◆ Your goal:
Copy every line of text from all of the records below, unchanged and in order, and leave out the pictures.
------ Supplied entries ------
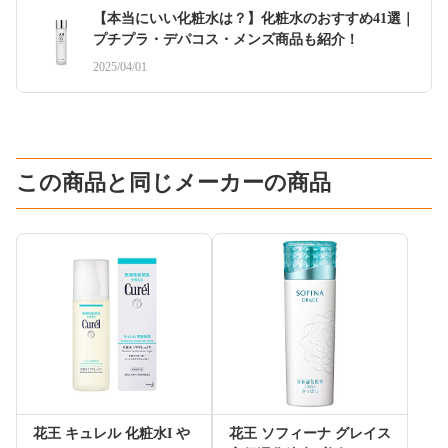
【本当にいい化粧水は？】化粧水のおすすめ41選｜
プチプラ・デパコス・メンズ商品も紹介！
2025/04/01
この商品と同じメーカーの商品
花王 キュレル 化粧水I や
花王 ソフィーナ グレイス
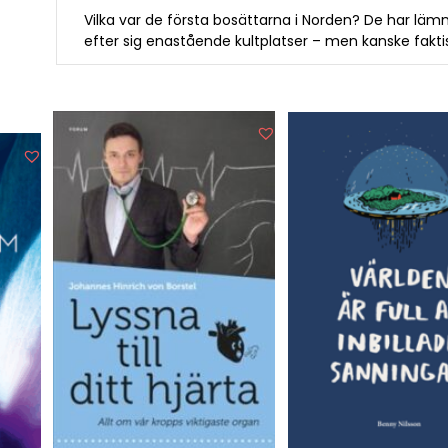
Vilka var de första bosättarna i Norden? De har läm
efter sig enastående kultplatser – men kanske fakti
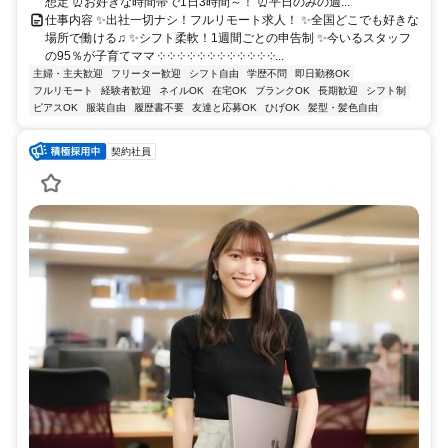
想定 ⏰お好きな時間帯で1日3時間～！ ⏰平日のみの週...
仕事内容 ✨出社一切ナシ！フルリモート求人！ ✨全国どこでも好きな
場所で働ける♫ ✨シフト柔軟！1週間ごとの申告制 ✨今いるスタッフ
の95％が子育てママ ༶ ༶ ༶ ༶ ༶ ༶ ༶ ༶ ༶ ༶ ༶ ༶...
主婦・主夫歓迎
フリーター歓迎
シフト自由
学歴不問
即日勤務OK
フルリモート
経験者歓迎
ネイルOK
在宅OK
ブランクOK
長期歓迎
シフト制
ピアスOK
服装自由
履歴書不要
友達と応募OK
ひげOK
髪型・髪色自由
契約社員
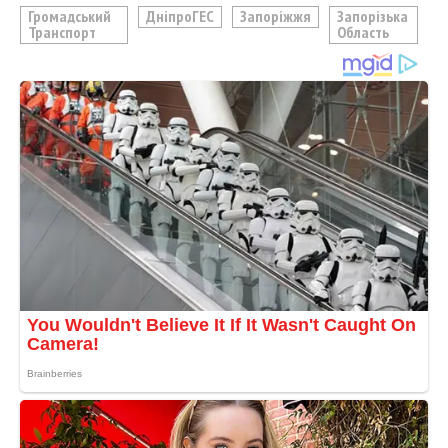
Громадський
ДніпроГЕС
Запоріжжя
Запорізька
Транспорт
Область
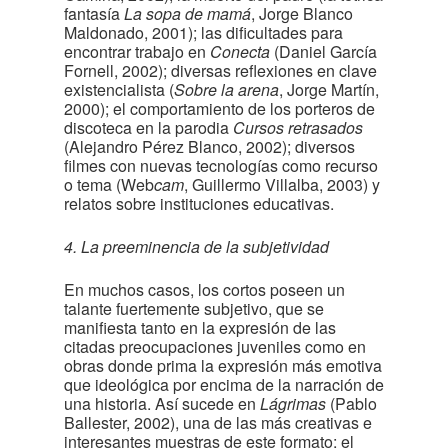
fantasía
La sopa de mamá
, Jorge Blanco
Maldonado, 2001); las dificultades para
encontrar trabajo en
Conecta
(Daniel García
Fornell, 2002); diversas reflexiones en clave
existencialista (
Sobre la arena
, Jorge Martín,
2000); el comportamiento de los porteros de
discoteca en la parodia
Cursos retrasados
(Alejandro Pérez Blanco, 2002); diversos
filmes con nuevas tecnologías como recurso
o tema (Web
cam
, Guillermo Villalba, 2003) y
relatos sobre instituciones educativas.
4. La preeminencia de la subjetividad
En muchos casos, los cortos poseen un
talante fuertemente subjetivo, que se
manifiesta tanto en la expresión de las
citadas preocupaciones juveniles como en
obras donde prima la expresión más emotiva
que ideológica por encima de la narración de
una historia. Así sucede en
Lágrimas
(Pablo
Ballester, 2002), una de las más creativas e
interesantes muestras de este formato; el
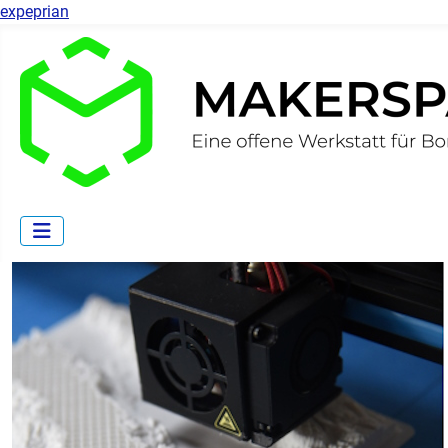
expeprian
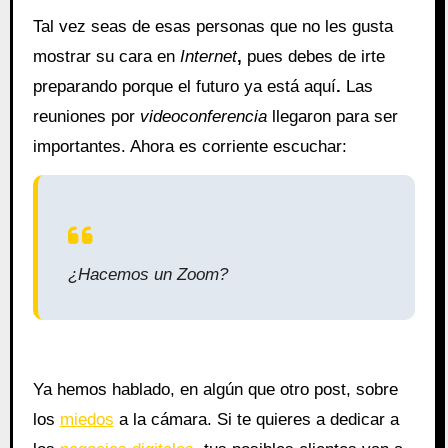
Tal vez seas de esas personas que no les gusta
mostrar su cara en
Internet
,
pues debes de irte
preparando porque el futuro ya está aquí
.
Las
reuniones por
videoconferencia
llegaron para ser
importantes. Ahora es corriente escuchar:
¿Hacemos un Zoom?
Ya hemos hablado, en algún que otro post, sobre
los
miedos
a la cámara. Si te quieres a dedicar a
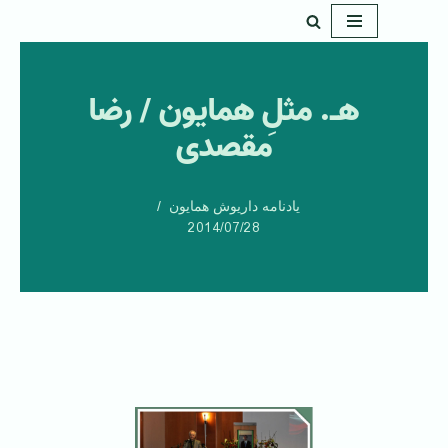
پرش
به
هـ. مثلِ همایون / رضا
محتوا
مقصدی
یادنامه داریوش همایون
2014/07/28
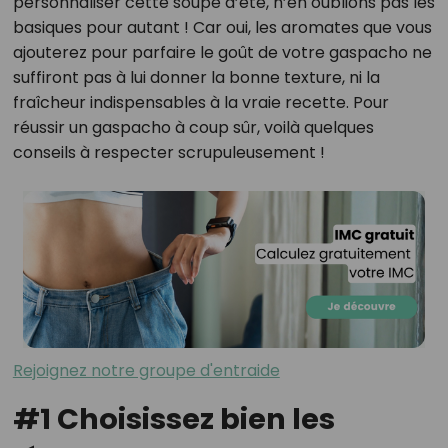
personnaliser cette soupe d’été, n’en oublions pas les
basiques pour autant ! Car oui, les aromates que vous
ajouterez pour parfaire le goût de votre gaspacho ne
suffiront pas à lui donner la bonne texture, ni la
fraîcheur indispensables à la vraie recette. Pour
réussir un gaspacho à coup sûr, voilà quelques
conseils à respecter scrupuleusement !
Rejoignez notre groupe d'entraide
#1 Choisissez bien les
------
◆ Your response:
【本当にいい化粧水は？】化粧水のおすすめ41選｜
プチプラ・デパコス・メンズ商品も紹介！
2025/04/01
この商品と同じメーカーの商品
花王 キュレル 化粧水I や
花王 ソフィーナ グレイス
Vilka var de första bosättarna i Norden? De har läm
efter sig enastående kultplatser – men kanske fakti
想定 ⏰お好きな時間帯で1日3時間～！ ⏰平日のみの週...
仕事内容 ✨出社一切ナシ！フルリモート求人！ ✨全国どこでも好きな
場所で働ける♫ ✨シフト柔軟！1週間ごとの申告制 ✨今いるスタッフ
の95％が子育てママ ༶ ༶ ༶ ༶ ༶ ༶ ༶ ༶ ༶ ༶ ༶ ༶...
主婦・主夫歓迎
フリーター歓迎
シフト自由
学歴不問
即日勤務OK
フルリモート
経験者歓迎
ネイルOK
在宅OK
ブランクOK
長期歓迎
シフト制
ピアスOK
服装自由
履歴書不要
友達と応募OK
ひげOK
髪型・髪色自由
契約社員
Громадський
ДніпроГЕС
Запоріжжя
Запорізька
Транспорт
Область
fantasía
La sopa de mamá
, Jorge Blanco
Maldonado, 2001); las dificultades para
encontrar trabajo en
Conecta
(Daniel García
Fornell, 2002); diversas reflexiones en clave
existencialista (
Sobre la arena
, Jorge Martín,
2000); el comportamiento de los porteros de
discoteca en la parodia
Cursos retrasados
(Alejandro Pérez Blanco, 2002); diversos
filmes con nuevas tecnologías como recurso
o tema (Web
cam
, Guillermo Villalba, 2003) y
relatos sobre instituciones educativas.
4. La preeminencia de la subjetividad
En muchos casos, los cortos poseen un
talante fuertemente subjetivo, que se
manifiesta tanto en la expresión de las
citadas preocupaciones juveniles como en
obras donde prima la expresión más emotiva
que ideológica por encima de la narración de
una historia. Así sucede en
Lágrimas
(Pablo
Ballester, 2002), una de las más creativas e
interesantes muestras de este formato; el
expeprian
Tal vez seas de esas personas que no les gusta
mostrar su cara en
Internet
,
pues debes de irte
preparando porque el futuro ya está aquí
.
Las
reuniones por
videoconferencia
llegaron para ser
importantes. Ahora es corriente escuchar:
¿Hacemos un Zoom?
Ya hemos hablado, en algún que otro post, sobre
los
miedos
a la cámara. Si te quieres a dedicar a
پرش
به
هـ. مثلِ همایون / رضا
محتوا
مقصدی
یادنامه داریوش همایون
2014/07/28
personnaliser cette soupe d’été, n’en oublions pas les
basiques pour autant ! Car oui, les aromates que vous
ajouterez pour parfaire le goût de votre gaspacho ne
suffiront pas à lui donner la bonne texture, ni la
fraîcheur indispensables à la vraie recette. Pour
réussir un gaspacho à coup sûr, voilà quelques
conseils à respecter scrupuleusement !
Rejoignez notre groupe d'entraide
#1 Choisissez bien les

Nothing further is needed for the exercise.